Next-generation sequencing for the diagnosis of MYH9-RD: Predicting pathogenic variants.
Bury L., Megy K., Stephens JC., Grassi L., Greene D., Gleadall N., Althaus K., Allsup D., Bariana TK., Bonduel M., Butta NV., Collins P., Curry N., Deevi SVV., Downes K., Duarte D., Elliott K., Falcinelli E., Furie B., Keeling D., Lambert MP., Linger R., Mangles S., Mapeta R., Millar CM., Penkett C., Perry DJ., Stirrups KE., Turro E., Westbury SK., Wu J., BioResource N., Gomez K., Freson K., Ouwehand WH., Gresele P., Simeoni I.

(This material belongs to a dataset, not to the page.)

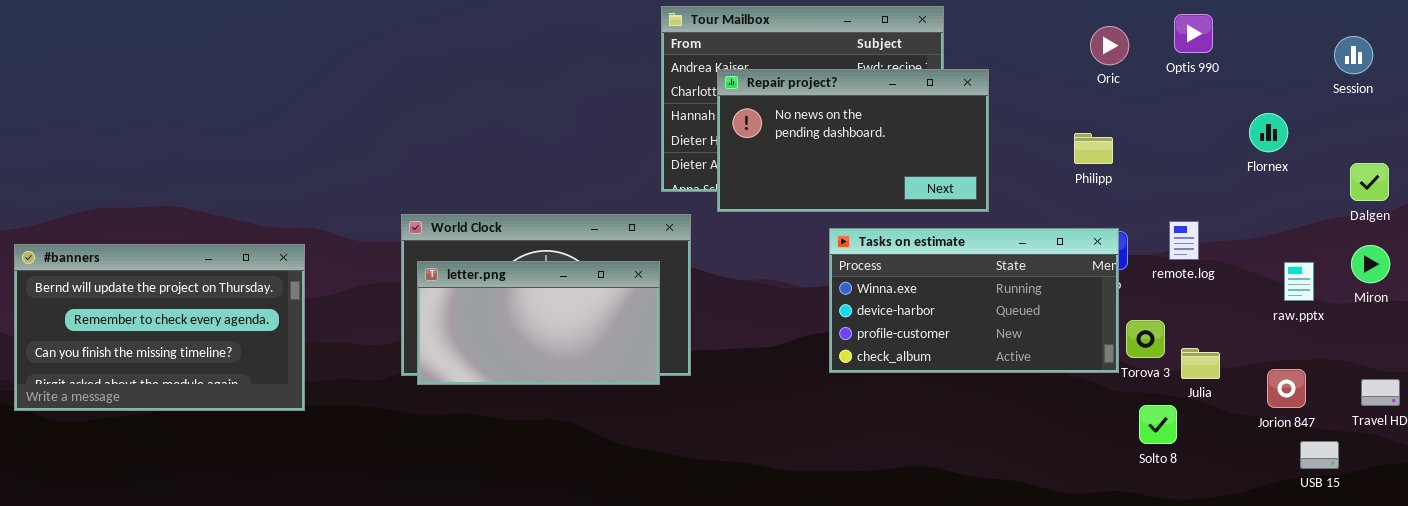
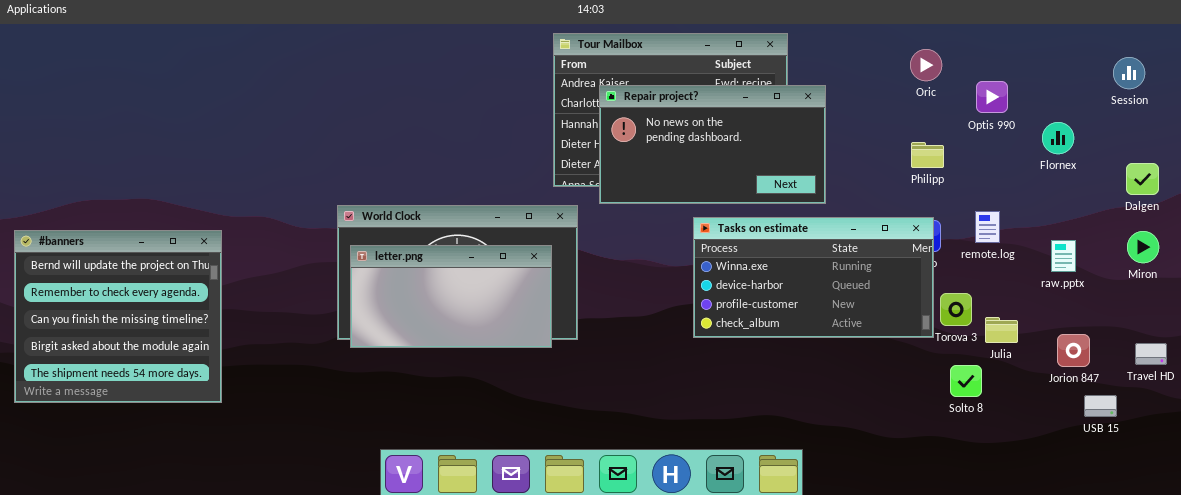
Optis 990: [1174,14,1213,53] -> [976,81,1008,113], moved
Philipp: [1074,133,1113,164] -> [911,142,944,168], moved
#banners: [14,244,305,411] -> [14,230,222,403], resized
raw.pptx: [1284,262,1314,301] -> [1051,240,1076,272], moved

The heterogeneous manifestations of MYH9-related disorder (MYH9-RD), characterized by macrothrombocytopenia, Döhle-like inclusion bodies in leukocytes, bleeding of variable severity with, in some cases, ear, eye, kidney, and liver involvement, make the diagnosis for these patients still challenging in clinical practice. We collected phenotypic data and analyzed the genetic variants in more than 3,000 patients with a bleeding or platelet disorder. Patients were enrolled in the BRIDGE-BPD and ThromboGenomics Projects and their samples processed by high throughput sequencing (HTS). We identified 50 patients with a rare variant in MYH9. All patients had macrothrombocytes and all except two had thrombocytopenia. Some degree of bleeding diathesis was reported in 41 of the 50 patients. Eleven patients presented hearing impairment, three renal failure and two elevated liver enzymes. Among the 28 rare variants identified in MYH9, 12 were novel. HTS was instrumental in diagnosing 23 patients (46%). Our results confirm the clinical heterogeneity of MYH9-RD and show that, in the presence of an unclassified platelet disorder with macrothrombocytes, MYH9-RD should always be considered. A HTS-based strategy is a reliable method to reach a conclusive diagnosis of MYH9-RD in clinical practice.